Work instruction: Scan the entries for lines with the word "confirmed", then copy those lines.

Data shown:
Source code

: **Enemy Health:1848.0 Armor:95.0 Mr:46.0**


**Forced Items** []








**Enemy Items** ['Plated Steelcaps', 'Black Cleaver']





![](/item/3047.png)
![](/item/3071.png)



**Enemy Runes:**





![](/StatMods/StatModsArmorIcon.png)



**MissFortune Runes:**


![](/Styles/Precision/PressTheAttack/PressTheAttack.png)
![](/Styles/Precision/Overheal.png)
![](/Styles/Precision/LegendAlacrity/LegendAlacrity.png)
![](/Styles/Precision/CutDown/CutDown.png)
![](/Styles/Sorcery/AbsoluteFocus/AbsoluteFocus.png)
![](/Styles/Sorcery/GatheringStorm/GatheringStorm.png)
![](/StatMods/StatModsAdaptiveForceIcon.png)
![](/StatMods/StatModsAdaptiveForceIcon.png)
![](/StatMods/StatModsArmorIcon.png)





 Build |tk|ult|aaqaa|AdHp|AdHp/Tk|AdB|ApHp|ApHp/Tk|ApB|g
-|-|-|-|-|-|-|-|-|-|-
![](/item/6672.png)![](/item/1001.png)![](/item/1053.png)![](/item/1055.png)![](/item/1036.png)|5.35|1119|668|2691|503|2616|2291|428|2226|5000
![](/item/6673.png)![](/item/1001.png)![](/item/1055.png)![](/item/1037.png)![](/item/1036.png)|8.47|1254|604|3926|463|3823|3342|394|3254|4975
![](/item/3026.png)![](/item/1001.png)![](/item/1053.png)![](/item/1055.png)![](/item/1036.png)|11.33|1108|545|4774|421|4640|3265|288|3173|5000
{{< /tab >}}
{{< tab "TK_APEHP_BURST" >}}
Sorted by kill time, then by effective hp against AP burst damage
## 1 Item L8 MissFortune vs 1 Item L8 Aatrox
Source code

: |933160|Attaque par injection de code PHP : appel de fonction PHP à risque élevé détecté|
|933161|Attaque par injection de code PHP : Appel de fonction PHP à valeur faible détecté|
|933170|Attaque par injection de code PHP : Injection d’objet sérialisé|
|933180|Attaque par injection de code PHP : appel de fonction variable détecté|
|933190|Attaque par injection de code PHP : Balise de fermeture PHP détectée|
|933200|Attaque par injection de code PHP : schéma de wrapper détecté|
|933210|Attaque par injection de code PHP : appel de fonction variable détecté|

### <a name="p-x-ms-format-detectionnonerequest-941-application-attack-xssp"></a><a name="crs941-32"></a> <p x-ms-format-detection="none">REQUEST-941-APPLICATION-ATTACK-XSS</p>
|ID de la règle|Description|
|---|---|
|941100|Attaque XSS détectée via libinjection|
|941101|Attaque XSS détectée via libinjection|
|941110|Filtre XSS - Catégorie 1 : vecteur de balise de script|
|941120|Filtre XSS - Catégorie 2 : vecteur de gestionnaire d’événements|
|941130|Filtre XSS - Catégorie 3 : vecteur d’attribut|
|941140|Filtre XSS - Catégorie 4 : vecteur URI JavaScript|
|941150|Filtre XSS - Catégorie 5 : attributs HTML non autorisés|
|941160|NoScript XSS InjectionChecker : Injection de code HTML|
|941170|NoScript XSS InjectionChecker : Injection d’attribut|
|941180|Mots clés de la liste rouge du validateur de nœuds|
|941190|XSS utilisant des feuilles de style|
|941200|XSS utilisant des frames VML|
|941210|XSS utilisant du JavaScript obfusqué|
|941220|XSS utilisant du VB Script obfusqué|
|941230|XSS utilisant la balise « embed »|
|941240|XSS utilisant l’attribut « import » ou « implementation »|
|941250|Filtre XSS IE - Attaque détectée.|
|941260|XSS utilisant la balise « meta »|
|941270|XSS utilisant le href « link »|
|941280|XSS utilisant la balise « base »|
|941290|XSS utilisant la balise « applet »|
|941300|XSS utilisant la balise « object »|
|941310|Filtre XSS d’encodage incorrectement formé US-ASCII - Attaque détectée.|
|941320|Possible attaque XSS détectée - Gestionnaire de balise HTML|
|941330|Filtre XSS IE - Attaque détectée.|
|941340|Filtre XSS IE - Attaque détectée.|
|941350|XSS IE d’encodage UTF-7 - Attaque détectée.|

---

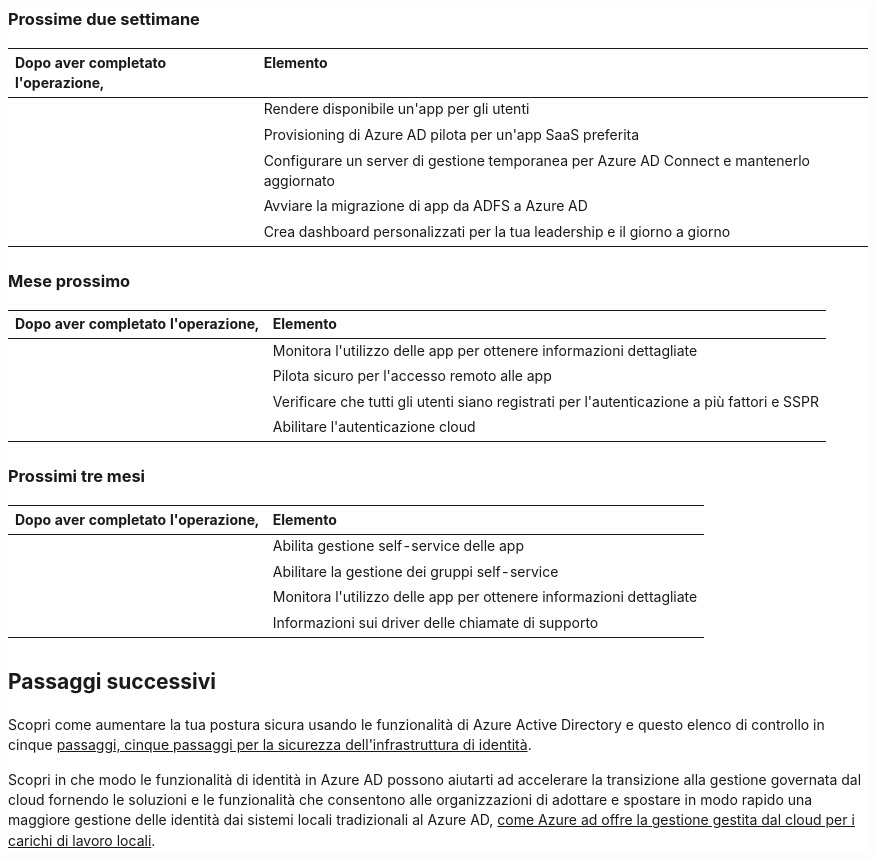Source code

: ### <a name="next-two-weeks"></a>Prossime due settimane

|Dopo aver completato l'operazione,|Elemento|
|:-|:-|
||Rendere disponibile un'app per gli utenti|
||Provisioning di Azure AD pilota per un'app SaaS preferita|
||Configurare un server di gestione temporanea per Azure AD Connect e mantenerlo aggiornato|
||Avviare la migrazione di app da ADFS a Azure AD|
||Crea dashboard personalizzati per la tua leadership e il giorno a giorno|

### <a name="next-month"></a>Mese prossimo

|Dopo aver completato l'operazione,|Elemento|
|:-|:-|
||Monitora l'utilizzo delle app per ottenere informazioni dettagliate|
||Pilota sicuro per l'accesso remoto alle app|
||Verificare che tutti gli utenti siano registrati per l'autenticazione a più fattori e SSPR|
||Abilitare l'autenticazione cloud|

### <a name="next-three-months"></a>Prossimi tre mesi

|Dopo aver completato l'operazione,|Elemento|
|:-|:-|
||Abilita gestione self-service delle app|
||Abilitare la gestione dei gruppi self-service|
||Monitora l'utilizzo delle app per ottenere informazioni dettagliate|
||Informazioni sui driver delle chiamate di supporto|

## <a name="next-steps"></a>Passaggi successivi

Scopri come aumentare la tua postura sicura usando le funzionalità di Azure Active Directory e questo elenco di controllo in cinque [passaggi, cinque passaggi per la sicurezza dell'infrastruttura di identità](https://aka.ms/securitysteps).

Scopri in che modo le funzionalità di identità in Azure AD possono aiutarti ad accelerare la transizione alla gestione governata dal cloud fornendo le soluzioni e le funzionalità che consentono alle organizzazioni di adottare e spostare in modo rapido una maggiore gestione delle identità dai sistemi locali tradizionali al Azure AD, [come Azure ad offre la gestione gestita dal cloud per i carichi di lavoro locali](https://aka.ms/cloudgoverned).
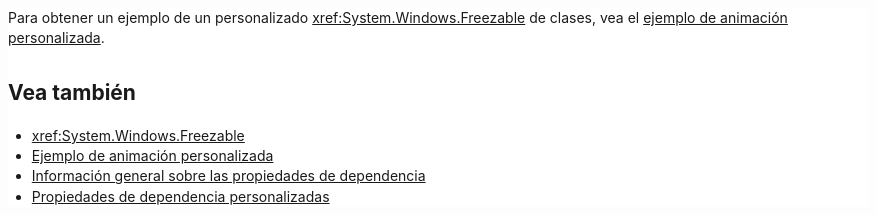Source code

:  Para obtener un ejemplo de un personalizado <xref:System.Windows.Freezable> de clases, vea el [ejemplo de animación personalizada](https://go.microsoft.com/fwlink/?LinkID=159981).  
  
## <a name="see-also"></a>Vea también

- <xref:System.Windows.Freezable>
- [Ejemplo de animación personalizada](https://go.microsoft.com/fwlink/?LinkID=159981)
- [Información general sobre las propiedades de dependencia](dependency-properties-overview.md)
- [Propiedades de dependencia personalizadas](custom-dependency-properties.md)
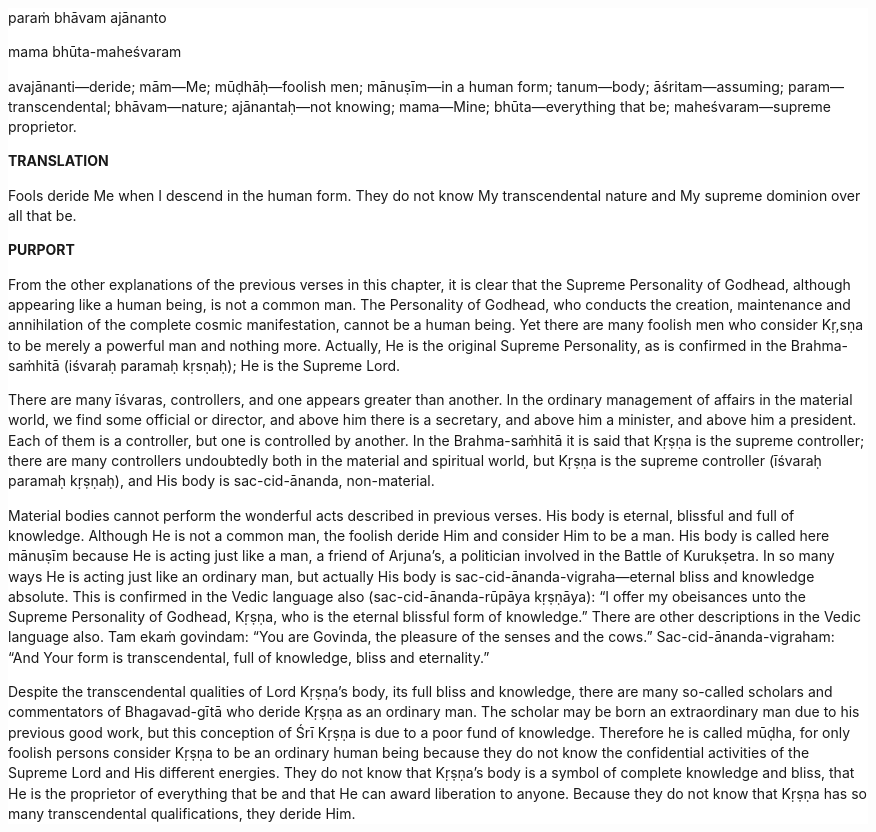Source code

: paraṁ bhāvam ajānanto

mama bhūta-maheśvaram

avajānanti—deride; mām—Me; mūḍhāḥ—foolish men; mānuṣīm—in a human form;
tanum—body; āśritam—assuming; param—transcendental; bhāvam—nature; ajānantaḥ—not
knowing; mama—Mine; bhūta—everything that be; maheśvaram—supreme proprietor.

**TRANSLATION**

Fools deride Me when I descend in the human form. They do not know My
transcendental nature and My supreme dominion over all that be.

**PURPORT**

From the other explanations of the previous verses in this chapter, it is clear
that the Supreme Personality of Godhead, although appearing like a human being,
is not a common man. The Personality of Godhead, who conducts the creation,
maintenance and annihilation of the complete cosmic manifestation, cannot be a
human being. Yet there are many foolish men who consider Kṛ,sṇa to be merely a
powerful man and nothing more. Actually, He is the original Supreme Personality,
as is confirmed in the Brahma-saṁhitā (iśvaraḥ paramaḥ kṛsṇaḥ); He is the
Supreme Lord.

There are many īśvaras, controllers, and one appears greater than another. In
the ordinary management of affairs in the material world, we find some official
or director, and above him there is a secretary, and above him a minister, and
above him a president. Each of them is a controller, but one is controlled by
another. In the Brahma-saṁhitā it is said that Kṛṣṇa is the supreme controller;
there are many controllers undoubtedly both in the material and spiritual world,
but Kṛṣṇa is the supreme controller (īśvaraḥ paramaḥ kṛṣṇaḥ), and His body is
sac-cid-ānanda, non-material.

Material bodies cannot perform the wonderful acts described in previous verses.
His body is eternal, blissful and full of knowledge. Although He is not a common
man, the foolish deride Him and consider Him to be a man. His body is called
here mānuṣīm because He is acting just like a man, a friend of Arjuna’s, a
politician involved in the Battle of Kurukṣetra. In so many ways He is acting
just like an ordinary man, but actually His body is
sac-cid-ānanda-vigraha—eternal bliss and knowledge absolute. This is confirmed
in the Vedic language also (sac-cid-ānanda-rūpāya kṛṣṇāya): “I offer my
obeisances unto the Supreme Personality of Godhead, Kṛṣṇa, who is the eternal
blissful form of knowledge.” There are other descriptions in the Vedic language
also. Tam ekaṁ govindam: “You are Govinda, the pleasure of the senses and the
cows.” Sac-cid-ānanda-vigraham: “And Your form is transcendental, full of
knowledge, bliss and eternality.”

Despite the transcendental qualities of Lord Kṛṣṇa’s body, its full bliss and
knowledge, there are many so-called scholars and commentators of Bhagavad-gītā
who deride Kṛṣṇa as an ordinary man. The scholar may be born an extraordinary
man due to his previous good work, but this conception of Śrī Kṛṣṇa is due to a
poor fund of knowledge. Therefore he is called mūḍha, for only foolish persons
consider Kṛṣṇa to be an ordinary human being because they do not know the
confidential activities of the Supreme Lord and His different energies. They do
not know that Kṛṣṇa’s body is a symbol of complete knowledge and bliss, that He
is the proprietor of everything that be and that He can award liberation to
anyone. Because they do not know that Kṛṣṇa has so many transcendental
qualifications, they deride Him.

==

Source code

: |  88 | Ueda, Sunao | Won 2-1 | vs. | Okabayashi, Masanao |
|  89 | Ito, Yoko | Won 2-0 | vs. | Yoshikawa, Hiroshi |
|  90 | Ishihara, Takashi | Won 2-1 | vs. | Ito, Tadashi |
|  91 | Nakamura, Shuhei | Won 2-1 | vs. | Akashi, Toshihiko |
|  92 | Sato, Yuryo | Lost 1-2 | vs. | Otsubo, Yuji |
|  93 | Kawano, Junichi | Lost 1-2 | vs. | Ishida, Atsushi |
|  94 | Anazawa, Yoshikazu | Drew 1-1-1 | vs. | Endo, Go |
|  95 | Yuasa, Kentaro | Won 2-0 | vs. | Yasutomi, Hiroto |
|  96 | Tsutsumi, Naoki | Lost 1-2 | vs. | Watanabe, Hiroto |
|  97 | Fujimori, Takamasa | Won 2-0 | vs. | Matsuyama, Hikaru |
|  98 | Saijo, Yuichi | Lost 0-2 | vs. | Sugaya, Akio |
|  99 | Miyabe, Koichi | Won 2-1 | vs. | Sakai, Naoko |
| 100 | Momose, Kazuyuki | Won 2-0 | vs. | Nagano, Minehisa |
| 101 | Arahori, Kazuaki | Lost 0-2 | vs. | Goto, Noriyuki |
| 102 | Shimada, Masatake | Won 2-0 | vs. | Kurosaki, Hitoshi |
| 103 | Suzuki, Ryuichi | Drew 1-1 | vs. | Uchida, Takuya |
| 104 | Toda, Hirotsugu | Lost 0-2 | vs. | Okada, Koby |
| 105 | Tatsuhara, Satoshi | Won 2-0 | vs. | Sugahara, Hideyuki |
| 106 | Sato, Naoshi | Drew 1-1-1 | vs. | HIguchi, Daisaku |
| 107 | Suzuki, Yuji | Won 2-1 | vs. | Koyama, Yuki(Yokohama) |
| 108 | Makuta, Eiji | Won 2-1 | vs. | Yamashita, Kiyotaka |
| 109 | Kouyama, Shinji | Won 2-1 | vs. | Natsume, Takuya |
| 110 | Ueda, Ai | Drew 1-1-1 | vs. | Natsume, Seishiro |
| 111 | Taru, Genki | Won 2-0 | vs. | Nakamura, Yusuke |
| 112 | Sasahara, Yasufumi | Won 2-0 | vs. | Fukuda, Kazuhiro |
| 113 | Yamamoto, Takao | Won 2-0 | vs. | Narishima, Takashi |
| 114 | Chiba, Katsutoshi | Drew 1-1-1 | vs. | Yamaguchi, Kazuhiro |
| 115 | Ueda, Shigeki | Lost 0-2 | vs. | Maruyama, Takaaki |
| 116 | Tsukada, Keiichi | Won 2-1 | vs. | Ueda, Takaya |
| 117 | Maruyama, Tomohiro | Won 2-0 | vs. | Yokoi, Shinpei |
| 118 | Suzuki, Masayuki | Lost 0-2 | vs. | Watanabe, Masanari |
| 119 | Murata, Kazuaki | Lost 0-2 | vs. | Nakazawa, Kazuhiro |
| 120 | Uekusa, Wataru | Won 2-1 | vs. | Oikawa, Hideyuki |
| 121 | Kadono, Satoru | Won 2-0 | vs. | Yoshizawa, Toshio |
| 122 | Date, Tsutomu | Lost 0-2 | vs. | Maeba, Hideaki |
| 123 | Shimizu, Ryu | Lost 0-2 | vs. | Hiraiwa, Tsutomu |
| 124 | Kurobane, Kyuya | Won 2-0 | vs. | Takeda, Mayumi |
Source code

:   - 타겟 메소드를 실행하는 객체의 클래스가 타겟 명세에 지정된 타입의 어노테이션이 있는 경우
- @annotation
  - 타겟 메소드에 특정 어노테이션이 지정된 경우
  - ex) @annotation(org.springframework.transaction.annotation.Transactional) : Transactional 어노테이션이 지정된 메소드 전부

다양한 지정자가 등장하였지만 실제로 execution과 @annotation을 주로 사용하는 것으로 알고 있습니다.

Solution to this exercise:
as is confirmed in the Brahma-saṁhitā (iśvaraḥ paramaḥ kṛsṇaḥ); He is the
sac-cid-ānanda-vigraha—eternal bliss and knowledge absolute. This is confirmed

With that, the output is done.